Excerpt to read -

Van Dongen HP, Bender AM, Dinges DF. Accid. Anal. Prev. 2012; 45S: S11-S16.

Affiliation

Sleep and Performance Research Center, Washington State University Spokane, PO Box 1495, Spokane, WA 99210-1495, USA.

Copyright

(Copyright © 2012, Elsevier Publishing)

DOI

10.1016/j.aap.2011.09.018

PMID

22239924

PMCID

PMC3260461

Abstract

Individual differences in vulnerability to neurobehavioral performance impairment during sleep deprivation are considerable and represent a neurobiological trait. Genetic polymorphisms reported to be predictors have suggested the involvement of the homeostatic and circadian processes of sleep regulation in determining this trait. We applied mathematical and statistical modeling of these two processes to psychomotor vigilance performance and sleep physiological data from a laboratory study of repeated exposure to 36h of total sleep deprivation in 9 healthy young adults. This served to quantify the respective contributions of individual differences in the two processes to the magnitudes of participants' individual vulnerabilities to sleep deprivation. For the homeostatic process, the standard deviation for individual differences was found to be about 60% as expressed relative to its group-average contribution to neurobehavioral performance impairment. The same was found for the circadian process. Across the span of the total sleep deprivation period, the group-average effect of the homeostatic process was twice as big as that of the circadian process. In absolute terms, therefore, the impact of the individual differences in the homeostatic process was twice as large as the impact of the individual differences in the circadian process in this study. These modeling results indicated that individualized applications of mathematical models predicting performance on the basis of a homeostatic and a circadian process should account for individual differences in both processes.

Given data -
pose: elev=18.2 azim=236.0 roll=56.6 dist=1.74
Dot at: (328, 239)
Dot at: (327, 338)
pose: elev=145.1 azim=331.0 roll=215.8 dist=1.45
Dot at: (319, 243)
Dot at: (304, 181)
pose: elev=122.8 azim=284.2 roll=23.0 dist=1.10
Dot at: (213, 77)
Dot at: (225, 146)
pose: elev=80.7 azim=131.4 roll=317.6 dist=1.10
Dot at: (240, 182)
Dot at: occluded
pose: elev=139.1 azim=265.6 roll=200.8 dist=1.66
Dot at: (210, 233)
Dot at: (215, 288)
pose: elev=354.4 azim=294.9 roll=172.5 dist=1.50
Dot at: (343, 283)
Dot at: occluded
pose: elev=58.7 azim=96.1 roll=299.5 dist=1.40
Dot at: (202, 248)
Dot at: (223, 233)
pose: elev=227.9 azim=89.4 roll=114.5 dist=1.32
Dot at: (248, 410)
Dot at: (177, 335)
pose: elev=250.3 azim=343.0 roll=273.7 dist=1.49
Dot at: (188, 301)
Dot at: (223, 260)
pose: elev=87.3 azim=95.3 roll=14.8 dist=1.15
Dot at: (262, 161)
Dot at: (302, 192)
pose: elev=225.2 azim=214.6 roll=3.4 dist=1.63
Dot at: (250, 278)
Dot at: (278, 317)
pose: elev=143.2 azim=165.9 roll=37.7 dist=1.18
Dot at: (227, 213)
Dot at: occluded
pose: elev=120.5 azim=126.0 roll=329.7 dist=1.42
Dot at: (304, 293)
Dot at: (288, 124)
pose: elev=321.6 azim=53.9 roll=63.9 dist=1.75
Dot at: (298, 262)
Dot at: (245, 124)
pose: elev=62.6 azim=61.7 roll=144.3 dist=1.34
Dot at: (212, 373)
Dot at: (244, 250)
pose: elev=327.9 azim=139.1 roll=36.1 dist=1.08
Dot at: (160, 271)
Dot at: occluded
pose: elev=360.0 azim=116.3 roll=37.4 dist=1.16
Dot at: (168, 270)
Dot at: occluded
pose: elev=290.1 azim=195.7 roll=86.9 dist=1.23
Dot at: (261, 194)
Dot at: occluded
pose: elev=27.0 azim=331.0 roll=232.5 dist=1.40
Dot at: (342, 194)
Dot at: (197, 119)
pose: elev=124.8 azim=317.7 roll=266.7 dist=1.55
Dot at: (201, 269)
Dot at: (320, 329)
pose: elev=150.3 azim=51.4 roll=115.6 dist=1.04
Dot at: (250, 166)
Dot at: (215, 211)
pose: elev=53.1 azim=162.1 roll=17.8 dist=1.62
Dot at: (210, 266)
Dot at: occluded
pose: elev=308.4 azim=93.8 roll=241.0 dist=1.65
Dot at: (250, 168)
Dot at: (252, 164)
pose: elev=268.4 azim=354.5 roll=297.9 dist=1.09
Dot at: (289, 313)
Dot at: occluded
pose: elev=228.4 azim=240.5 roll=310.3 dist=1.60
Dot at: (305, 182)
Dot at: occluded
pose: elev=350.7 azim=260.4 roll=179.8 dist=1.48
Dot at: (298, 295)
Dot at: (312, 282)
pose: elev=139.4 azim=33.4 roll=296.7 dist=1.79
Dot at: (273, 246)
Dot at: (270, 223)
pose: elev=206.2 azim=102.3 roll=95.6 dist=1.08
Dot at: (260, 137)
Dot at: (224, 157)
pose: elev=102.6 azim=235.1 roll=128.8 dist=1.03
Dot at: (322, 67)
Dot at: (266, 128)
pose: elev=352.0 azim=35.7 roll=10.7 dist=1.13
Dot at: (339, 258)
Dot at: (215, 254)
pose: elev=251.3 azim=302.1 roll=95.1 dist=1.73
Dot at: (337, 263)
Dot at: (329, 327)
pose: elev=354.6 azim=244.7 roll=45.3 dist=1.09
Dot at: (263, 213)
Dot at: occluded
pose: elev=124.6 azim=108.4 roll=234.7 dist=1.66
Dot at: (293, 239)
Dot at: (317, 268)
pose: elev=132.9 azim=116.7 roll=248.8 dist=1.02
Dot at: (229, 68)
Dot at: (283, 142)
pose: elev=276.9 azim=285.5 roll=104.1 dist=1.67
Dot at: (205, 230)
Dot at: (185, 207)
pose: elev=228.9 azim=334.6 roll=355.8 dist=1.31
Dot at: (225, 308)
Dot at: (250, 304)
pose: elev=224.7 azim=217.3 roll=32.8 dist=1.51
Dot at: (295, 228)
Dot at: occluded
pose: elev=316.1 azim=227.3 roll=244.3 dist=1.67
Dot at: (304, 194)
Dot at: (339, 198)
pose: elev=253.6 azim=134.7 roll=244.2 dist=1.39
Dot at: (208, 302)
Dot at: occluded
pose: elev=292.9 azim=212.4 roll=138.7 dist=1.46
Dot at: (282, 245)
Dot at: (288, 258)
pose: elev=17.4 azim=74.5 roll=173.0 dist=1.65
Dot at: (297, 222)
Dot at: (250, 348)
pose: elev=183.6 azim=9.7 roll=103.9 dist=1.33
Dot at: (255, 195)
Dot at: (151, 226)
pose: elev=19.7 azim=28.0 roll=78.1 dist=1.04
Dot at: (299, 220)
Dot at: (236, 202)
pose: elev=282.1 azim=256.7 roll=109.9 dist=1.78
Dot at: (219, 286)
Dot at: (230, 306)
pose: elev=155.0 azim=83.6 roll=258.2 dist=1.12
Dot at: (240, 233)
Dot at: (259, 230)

List of tasks -
A. Please summarize the sleep deprivation abstract in two sentences.
B. In the sleep deprivation abstract, how many healthy young adults took part in the laboratory study?

Solutions to the exercise -
A. Using modeling of laboratory data from 9 healthy young adults repeatedly exposed to 36h of total sleep deprivation, the study found that individual differences in both the homeostatic and circadian processes of sleep regulation were about 60% relative to each process's group-average contribution to performance impairment. Because the homeostatic process had twice the group-average effect of the circadian process, its individual differences had twice the absolute impact, so individualized mathematical models of performance should account for individual differences in both processes.

B. Nine.